Dan, a safety leader with a major utility company, was preparing to introduce me. I was about to speak to one of his groups regarding the need for everyone to be a leader — a safety coach. Suddenly, I realized that Dan was talking about something very important. No, it wasn’t my background as a consultant, coach or speaker. Dan was talking about teamwork, and the belief that alone, no one individual could help the group achieve their goal of zero-accidents and zero-incidents. But together, if they believed in this achievement as a team, a unit, and took the correct steps toward building the right kind of culture, they could achieve it. This was their vision for success!

In psychology, “self-efficacy” is the individual belief that influences a person’s ability to reach a certain goal. It’s important, but current research suggests that “collective efficacy” — the belief that “we can do it” — is more important than the belief, “I can do it.”

Albert Bandura and others have done significant work in this arena and it’s relevant to your safety results. Bandura is best known for his work regarding the ways in which people learn by observation, personality development, and the whole “cognitive revolution” in psychology during the 1960s. Research regarding collective efficacy is relevant to improving your safety culture. Here are a few key components that will help you.

1) Start with a plan.

You need to have a plan that will enable you and others to walk the talk about specific safety goals. Everyone needs to believe your safety-related goals are achievable and you have a plan to reach them. This is especially true within today’s team-oriented organizations that are working toward a zero-accident and zero-incident culture. Don’t leave yourself an out that will allow your organization not to go for zero accidents — it can be done! And if your organization fails — reset the score and start over.
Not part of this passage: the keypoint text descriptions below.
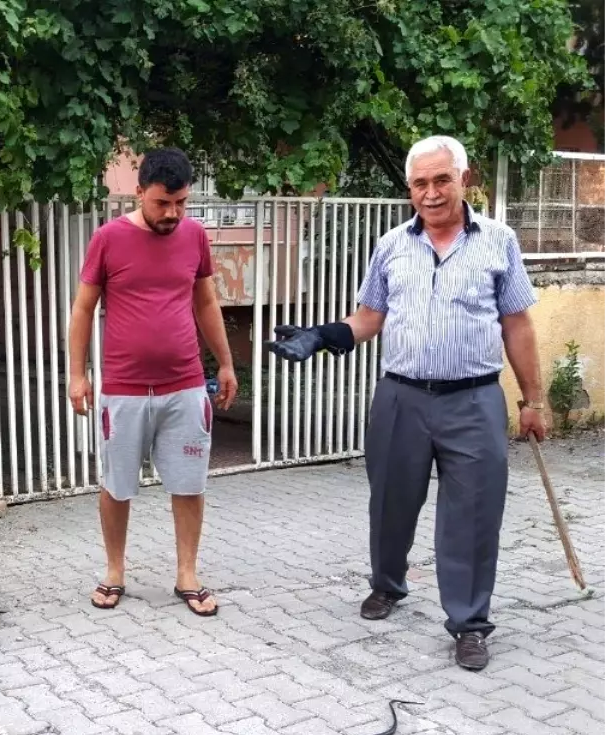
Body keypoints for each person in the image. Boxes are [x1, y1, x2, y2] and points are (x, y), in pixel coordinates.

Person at [268, 135, 547, 671]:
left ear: (464, 179)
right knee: (391, 501)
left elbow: (517, 323)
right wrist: (321, 336)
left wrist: (533, 400)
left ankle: (468, 623)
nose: (432, 192)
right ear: (409, 188)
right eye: (420, 183)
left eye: (442, 179)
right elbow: (369, 317)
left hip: (474, 399)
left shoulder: (499, 241)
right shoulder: (392, 244)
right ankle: (388, 585)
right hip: (401, 397)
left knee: (472, 516)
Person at [68, 147, 238, 617]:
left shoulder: (195, 237)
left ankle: (187, 573)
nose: (173, 213)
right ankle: (114, 570)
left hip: (184, 385)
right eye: (163, 202)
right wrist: (76, 374)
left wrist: (224, 364)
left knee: (188, 482)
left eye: (181, 203)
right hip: (123, 388)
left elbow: (205, 302)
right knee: (117, 484)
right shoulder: (108, 239)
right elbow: (83, 308)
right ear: (139, 192)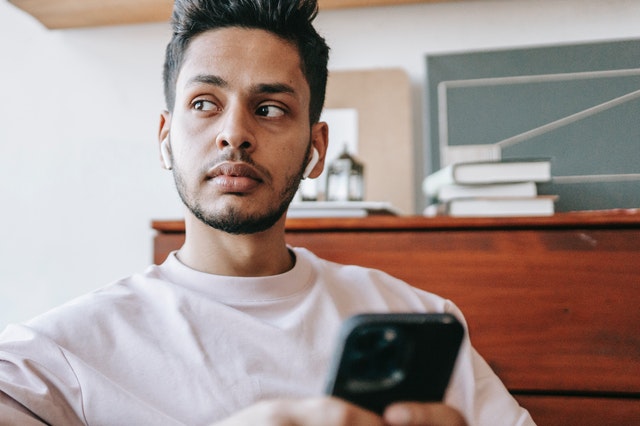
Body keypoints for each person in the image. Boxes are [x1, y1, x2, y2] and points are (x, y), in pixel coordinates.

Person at [0, 0, 535, 424]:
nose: (234, 132)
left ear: (316, 149)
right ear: (165, 139)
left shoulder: (416, 318)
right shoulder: (58, 354)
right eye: (205, 103)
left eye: (270, 108)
2) Hold people accountable.

Managers and supervisors need to be held accountable to do what’s necessary to create the right team spirit and safety culture. You need good proactive safety performance metrics for your leaders. And if you don’t have them, make a business case, an ethical case, or a company values-related case — do whatever you must. Performance objectives must hold key people accountable to conduct physical inspections, coaching and feedback sessions, accident investigations, and everyday safety communications that involve good listening.

3) Build on success.

Be sure to discuss and celebrate the kinds of actions that are being mastered and those that are improving. I’m not simply talking about compliance issues like lockout-tagout or PPE use. I’m talking about positive communications, teamwork, and actions by those who go the extra mile to help others through a difficult task with complex safety issues. Create a sense of winning to build momentum for where you want to go.

4) Model the way.

From housekeeping to the most risky operations — people learn by watching, and your actions and the actions of others may be the only procedures someone will ever “read.” What your people see makes an indelible impression that can’t be easily erased.

5) Use persuasive communications.

Feedback and coaching sessions about specific safety actions and goals need to take place every day. Good safety communications cannot occur only when formal observations are taking place within your behavior-based safety process.

Good safety-related communications from trustworthy peers and supervisors help to connect the heads and hearts of others. This leads to long-lasting changes that eventually move people to work safely even when nobody’s around.

As part of your communications, don’t forget to share stories regarding close calls or serious incidents. People get emotionally stirred by the past and sometimes it takes an undesirable event to drive leaders to take actions that will vastly improve their safety cultures.

A setup for success

Take some time and think about these five keys and some of today’s most successful sports teams. Each has a game plan for success; they hold people accountable for a given job; they build on and celebrate successes; they communicate well and at times, they’re emotionally charged — they get pumped-up to meet special challenges! And when they lose, they start over by wiping the slate clean, with a belief that their team is starting over at zero wins and zero losses.

Oh, back to Dan. Did his group believe in their goal of zero-incidents and zero-accidents? Well, not many believed in it several years ago but almost everyone does now.

And guess what? They’re moving closer — they’ve gone from “I can” to “We can” — they believe it, plan for it, and act upon it! Do you and your people believe it?